Everything you need to know about Rheumatoid Arthritis

RA is an autoimmune disease causing inflammation of the joints. An autoimmune disease is when your body’s immune system produces a response against tissues or substances naturally present in your body. It is not known what triggers RA, but there is evidence to suggest certain lifestyle factors can increase your likelihood of developing it such as smoking, and a high caffeine and a high red meat intake. There is also a genetic component to your chances of developing RA.

A joint is where two bones meet. Surrounded by the synovium which has a thickened outer layer called the capsule, this structure helps to keep the joint together and lubricate the surfaces to allow for a smooth, gliding movement. In rheumatoid arthritis the synovium comes under attack from the immune system. It becomes inflamed, red and painful. There can be a loss of movement associated with this inflammation along with heat. 

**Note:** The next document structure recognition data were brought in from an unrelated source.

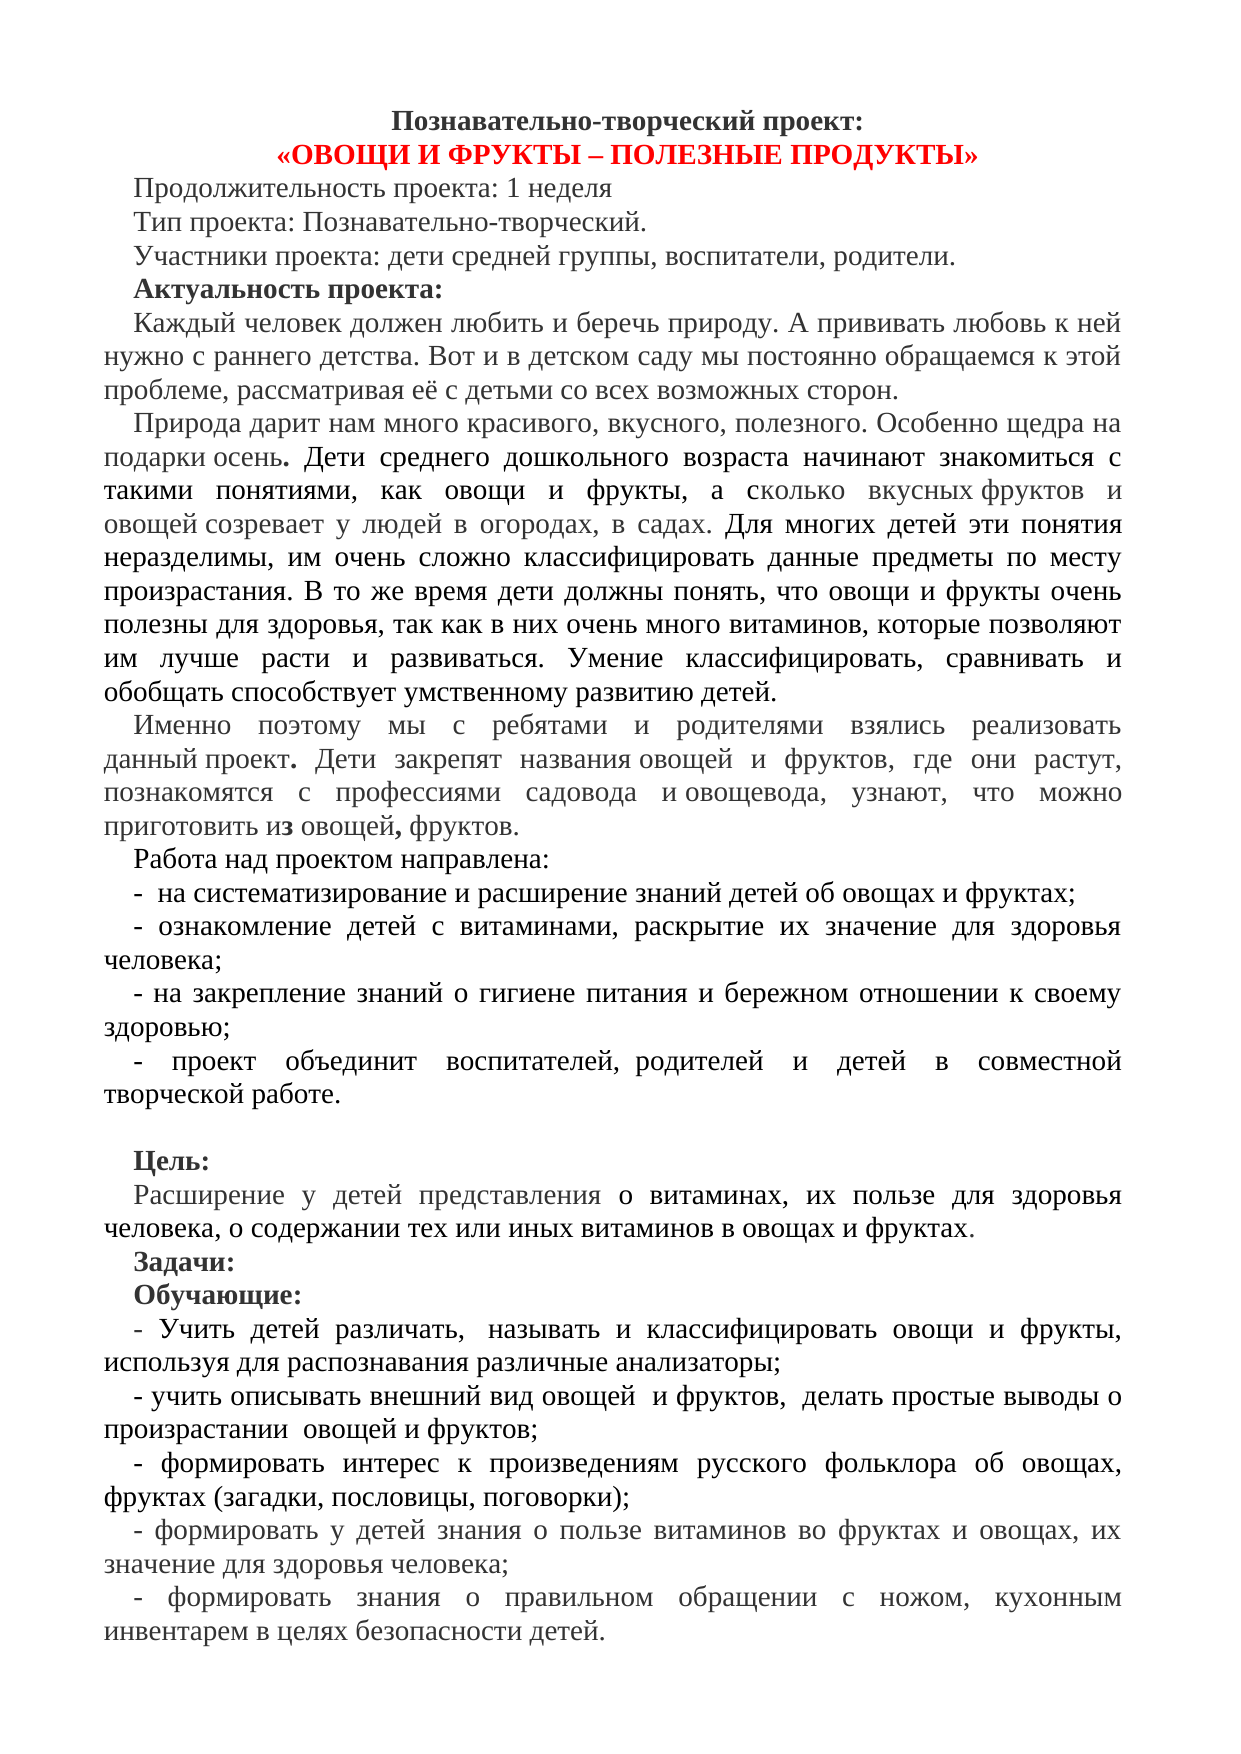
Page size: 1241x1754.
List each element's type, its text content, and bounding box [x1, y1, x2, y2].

text Обучающие: [103, 1277, 1122, 1311]
text Тип проекта: Познавательно-творческий. [103, 204, 1122, 238]
text - формировать интерес к произведениям русского фольклора об овощах, фруктах (загадки, пословицы, поговорки); [103, 1445, 1122, 1512]
text Именно поэтому мы с ребятами и родителями взялись реализовать данный проект. Дети закрепят названия овощей и фруктов, где они растут, познакомятся с профессиями садовода и овощевода, узнают, что можно приготовить из овощей, фруктов. [103, 707, 1122, 841]
text Познавательно-творческий проект: [103, 103, 1152, 137]
text - на закрепление знаний о гигиене питания и бережном отношении к своему здоровью; [103, 976, 1122, 1043]
text Участники проекта: дети средней группы, воспитатели, родители. [103, 238, 1122, 271]
text - формировать у детей знания о пользе витаминов во фруктах и овощах, их значение для здоровья человека; [103, 1512, 1122, 1579]
text Работа над проектом направлена: [103, 841, 1122, 875]
text Задачи: [103, 1244, 1122, 1277]
text - Учить детей различать, называть и классифицировать овощи и фрукты, используя для распознавания различные анализаторы; [103, 1311, 1122, 1378]
text - ознакомление детей с витаминами, раскрытие их значение для здоровья человека; [103, 908, 1122, 976]
text - проект объединит воспитателей, родителей и детей в совместной творческой работе. [103, 1043, 1122, 1110]
text Актуальность проекта: [103, 271, 1122, 305]
text Расширение у детей представления о витаминах, их пользе для здоровья человека, о содержании тех или иных витаминов в овощах и фруктах. [103, 1177, 1122, 1244]
text «ОВОЩИ И ФРУКТЫ – ПОЛЕЗНЫЕ ПРОДУКТЫ» [103, 137, 1152, 171]
text Каждый человек должен любить и беречь природу. А прививать любовь к ней нужно с раннего детства. Вот и в детском саду мы постоянно обращаемся к этой проблеме, рассматривая её с детьми со всех возможных сторон. [103, 305, 1122, 405]
text Продолжительность проекта: 1 неделя [103, 171, 1122, 204]
text Природа дарит нам много красивого, вкусного, полезного. Особенно щедра на подарки осень. Дети среднего дошкольного возраста начинают знакомиться с такими понятиями, как овощи и фрукты, а сколько вкусных фруктов и овощей созревает у людей в огородах, в садах. Для многих детей эти понятия неразделимы, им очень сложно классифицировать данные предметы по месту произрастания. В то же время дети должны понять, что овощи и фрукты очень полезны для здоровья, так как в них очень много витаминов, которые позволяют им лучше расти и развиваться. Умение классифицировать, сравнивать и обобщать способствует умственному развитию детей. [103, 405, 1122, 707]
text - на систематизирование и расширение знаний детей об овощах и фруктах; [103, 875, 1122, 908]
text - учить описывать внешний вид овощей и фруктов, делать простые выводы о произрастании овощей и фруктов; [103, 1378, 1122, 1445]
text - формировать знания о правильном обращении с ножом, кухонным инвентарем в целях безопасности детей. [103, 1579, 1122, 1646]
text Цель: [103, 1143, 1122, 1177]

Those with RA will suffer flare-ups whereby the condition goes through episodes of irritation, followed by a period of ease. As this inflammation settles, the capsule becomes baggy and unsupportive as it has been stretched during the period of irritation. As a consequence, the joint becomes weakened, predisposing it to more pain and instability. The cartilage that covers the ends of the bones can wear and develop deformities because of this instability. 

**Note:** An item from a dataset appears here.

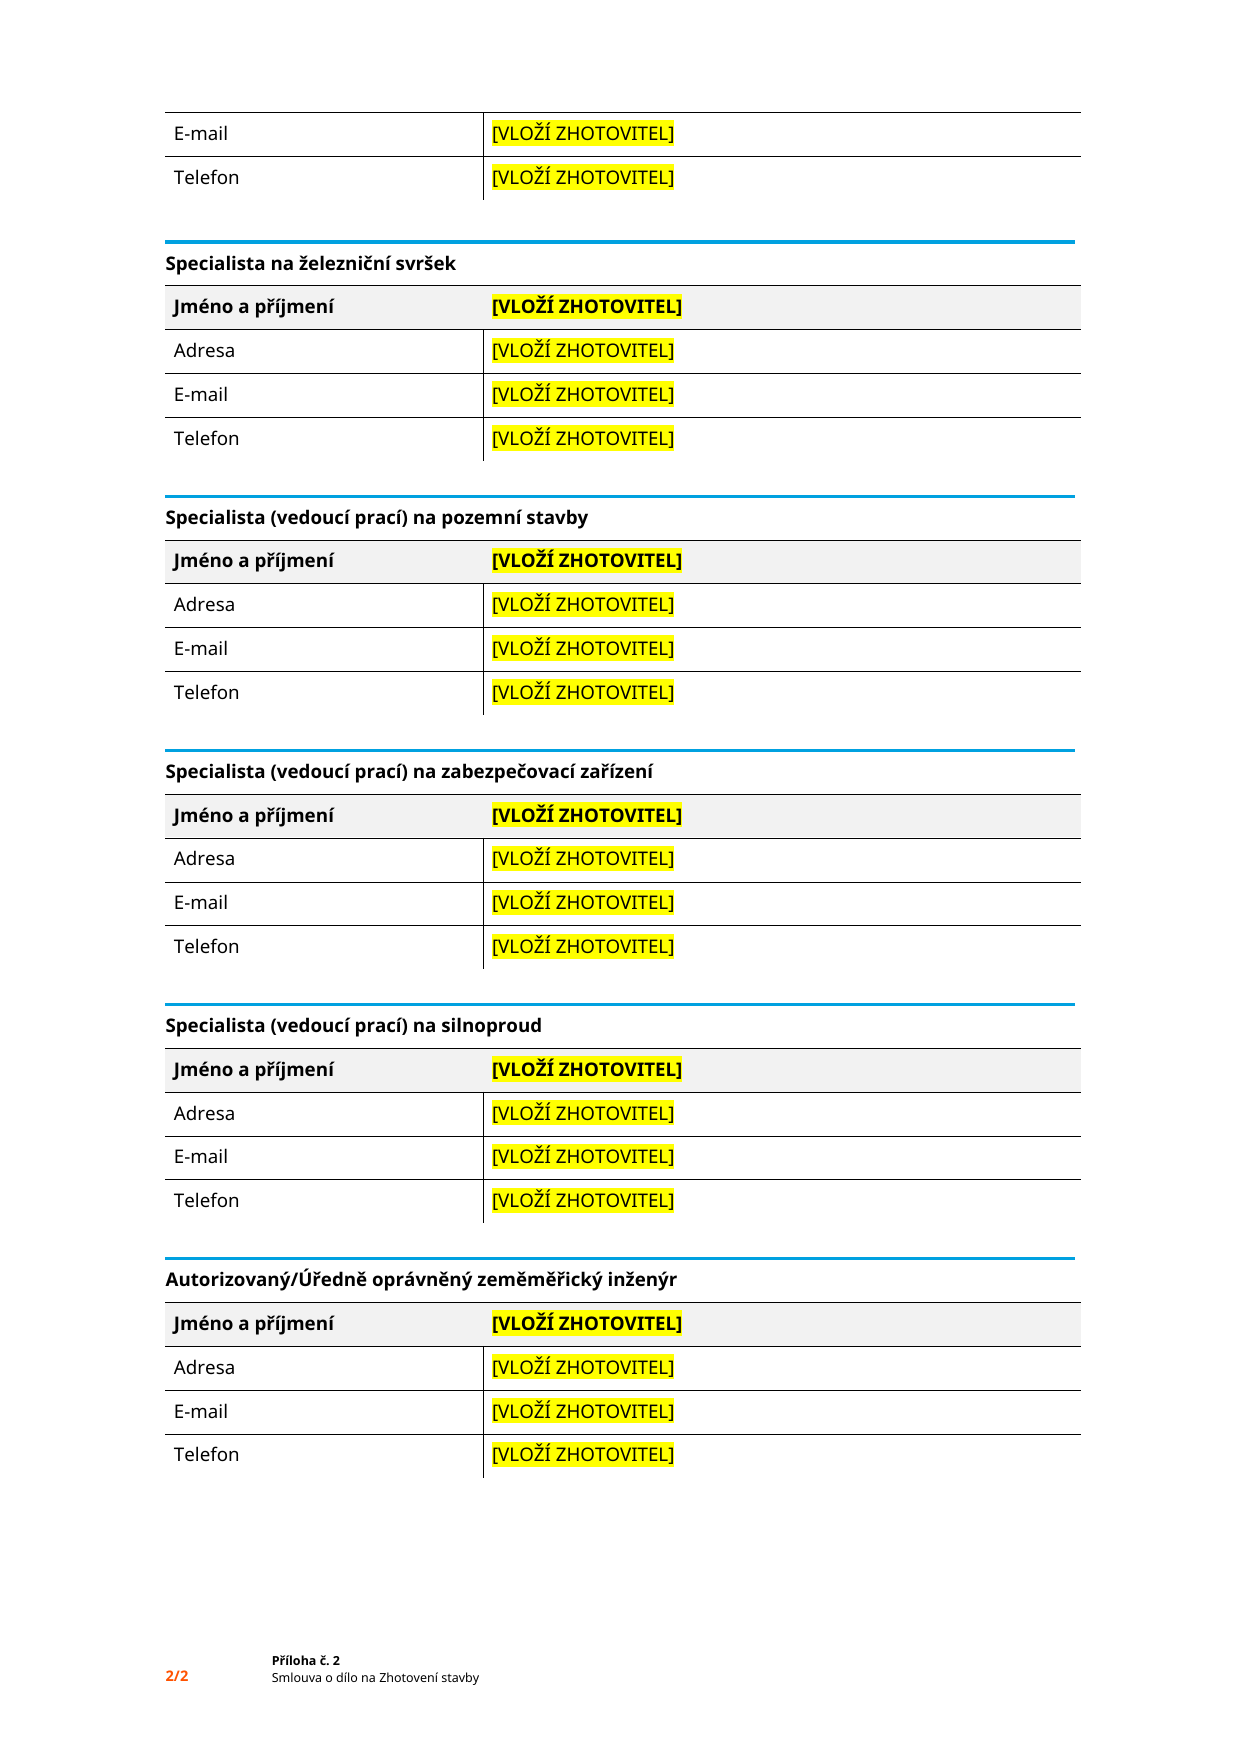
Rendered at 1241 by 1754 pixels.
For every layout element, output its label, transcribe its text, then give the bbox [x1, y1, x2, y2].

The nature of RA means that the sufferer cannot be cured, but medications and other treatments are very effective in managing the symptoms, which can also include lethargy, anaemia, depression, inflammation of other parts of the body and rheumatoid nodules. 

Although it can affect any joint, rheumatoid arthritis tends to start with discomfort and stiffness in one area such as your hands or feet. Swelling tends to then commence with associated redness and heat. The prognosis varies but the majority of sufferers will continue to have occasional mild episodes of flare-ups. A minority will develop a more severe form of the disease with significant illness and disability.

As those with RA are vulnerable to other complications associated with their condition such as heart attack and stroke, it is vital their condition is managed well.

Treatment tends to be a combination of medication, physiotherapy and in some cases surgery. 

Physiotherapy focuses on maintaining joint range of movement to prevent stiffness, strengthening the muscles that support your joints to counteract instability and reduce unnecessary wear and tear, and provision of equipment to help joint discomfort or improve gait.

 

  • .Exercises might include balance tasks to hone the control of your joints via your muscles, stretches to keep joint range and strengthening exercises to improve endurance, power and stability. 
  • Exercises tend to be best done little and often in order to reduce the chances of irritating your joints and preventing fatigue. Find ways to tie your rehab into things you do day to day such as brushing your teeth, making a drink or television adverts.  
  • Exercises tend to be best done little and often in order to reduce the chances of irritating your joints and preventing fatigue. Find ways to tie your rehab in to things you do day to day such as brushing your teeth, making a drink or television adverts. 

A physiotherapist can help to improve day-to-day living and function.